Wie die New York Post berichtet, ist Putin fünf Stiegen hinuntergefallen. Symbolisch.
Respekt in der Politik
In Graz habe ich auch eine Diskussion mit dem Historiker Heinz Wassermann über die Thesen meines Buches zur „Heilung der verstörten Republik“ geführt. Interessant bei allen derartigen Gesprächen mit Publikum sind die Wortmeldungen, dass es zwischen Politiker:innen nur mehr böse und gehässig zugehen würde. Dem widerspreche ich insofern, als es zwischen Angehörigen unterschiedlicher Parteien auch respektvolle Gespräche gibt. Nur leider merkt die Öffentlichkeit nichts davon. Ich glaube, die Politik selbst muss das Thema ansprechen, auch mit den Medien. Das schlechte Image sowohl der Politik als auch der Berichterstattung hat ja eine reale Grundlage. Besonders absurd war diese Woche eine Art Kampagne von gewissen Zeitungen gegen die gesetzlich vorgesehene Erhöhung der Politikergehälter. Ich weiß wovon ich spreche, wenn ich Ihnen ganz objektiv sage, dass Chefredakteur:innen über das Einkommen von Abgeordneten nur lächeln können. Eine Politik, die sich ernst nimmt, muss auch zu Gehältern stehen, die zwar hoch, aber im Vergleich zur Privatwirtschaft sicher nicht zu hoch sind.
Zu kurz gedacht
Die Medien berichten heute über die Aussagen von Sebastian Kurz gegenüber der Staatsanwaltschaft. Sein Satz, die Aussagen von Schmid seien nicht „die Bibel“ ist von der inzwischen bekannten Un-Bildung des Ex-Kanzlers geprägt. In der Bibel geht es nicht darum, dass die Wahrheit geschrieben steht - wie Kurz offensichtlich glaubt - sondern um die Suche nach der Wahrheit, um Erkenntnisse. Es geht darum, das Richtige zu tun, sicher auch um Handlungsanleitungen.
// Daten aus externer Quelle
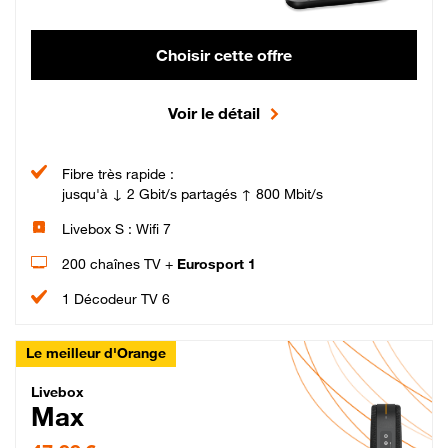
Choisir cette offre
Voir le détail
Fibre très rapide :
jusqu'à ↓ 2 Gbit/s partagés ↑ 800 Mbit/s
Livebox S : Wifi 7
200 chaînes TV +
Eurosport 1
1 Décodeur TV 6
Le meilleur d'Orange
Livebox Max Fibre
Livebox
Max
47,99 € par mois pendant 12 mois puis 57,99 € par mois, Engagement 12 moi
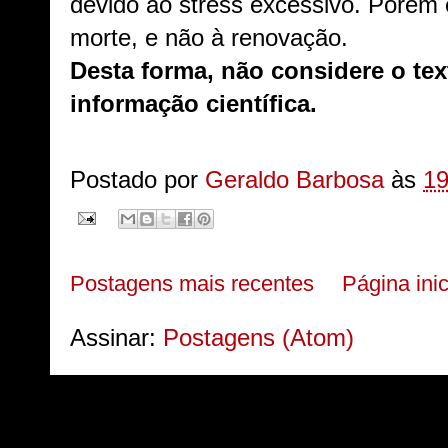
devido ao stress excessivo. Porém 
morte, e não à renovação.
Desta forma, não considere o te
informação científica.
Postado por
Geraldo Barbosa
às
19
Postagens mais recentes
Página inic
Assinar:
Postagens (Atom)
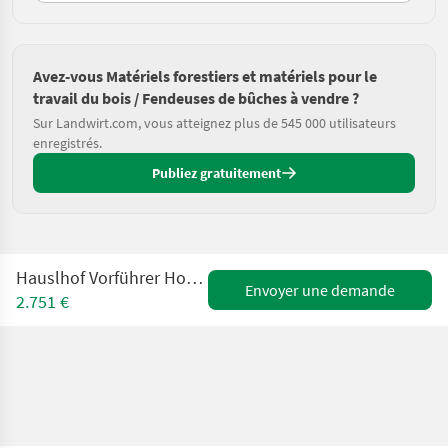
Avez-vous Matériels forestiers et matériels pour le
travail du bois / Fendeuses de bûches à vendre ?
Sur Landwirt.com, vous atteignez plus de 545 000 utilisateurs
enregistrés.
Publiez gratuitement
Hauslhof Vorführer Holzspalter Hauslhof BR14ZW
Envoyer une demande
2.751 €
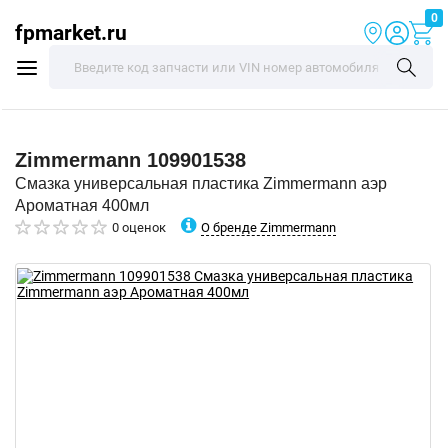
0
fpmarket.ru
Zimmermann
109901538
Смазка универсальная пластика Zimmermann аэр
Ароматная 400мл
О бренде Zimmermann
0 оценок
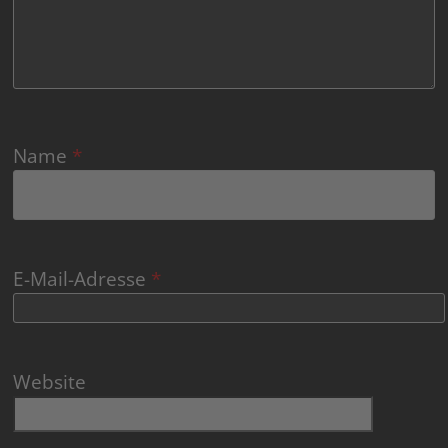
Name
*
E-Mail-Adresse
*
Website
Das Erstaunliche an Sebastian Kurz ist ja, wie lange er mit zum Teil völlig sinnlosen Formulierungen einfach zitiert wurde. Er argumentierte ja auch, dass es trotz Klimawandels keinen Verzicht geben dürfe, das würde uns „zurück in die Steinzeit führen.“ Weiß er, was die Steinzeit war? Welche Phase der rund 2,6 Millionen Jahre meinte er? Gefragt hat ihn das niemand, er kam mit so viel Unsinn irgendwie durch, eine Zeit lang zumindest.
In einem Punkt aber wird auch Kurz nicht herausreden können: Im Ibiza Ausschuss hat er ganz sicher die Unwahrheit gesagt, als er auf meine sehr einfache Frage, ob er mit Schmid nie darüber geredet habe, dass dieser ÖBAG Chef werden wolle, mit „Nein“ geantwortet. So steht es im Protokoll. Die entscheidende Frage ist, ob es für die Unwahrheit einen Vorsatz gegeben hat. Das verlangt der Paragraph 288 StGB. Das sollen die Gerichte entscheiden. Ebenso die Frage der Untreue im Zusammenhang mit der Inseratenkorruption. Die Akzeptanz der Justiz gehört zur Heilung für die verstörte Republik
Ich wünsche Ihnen ein erholsames Wochenende, ab Mittwoch werde ich über die sozialen Medien über unseren Besuch in der Ukraine berichten.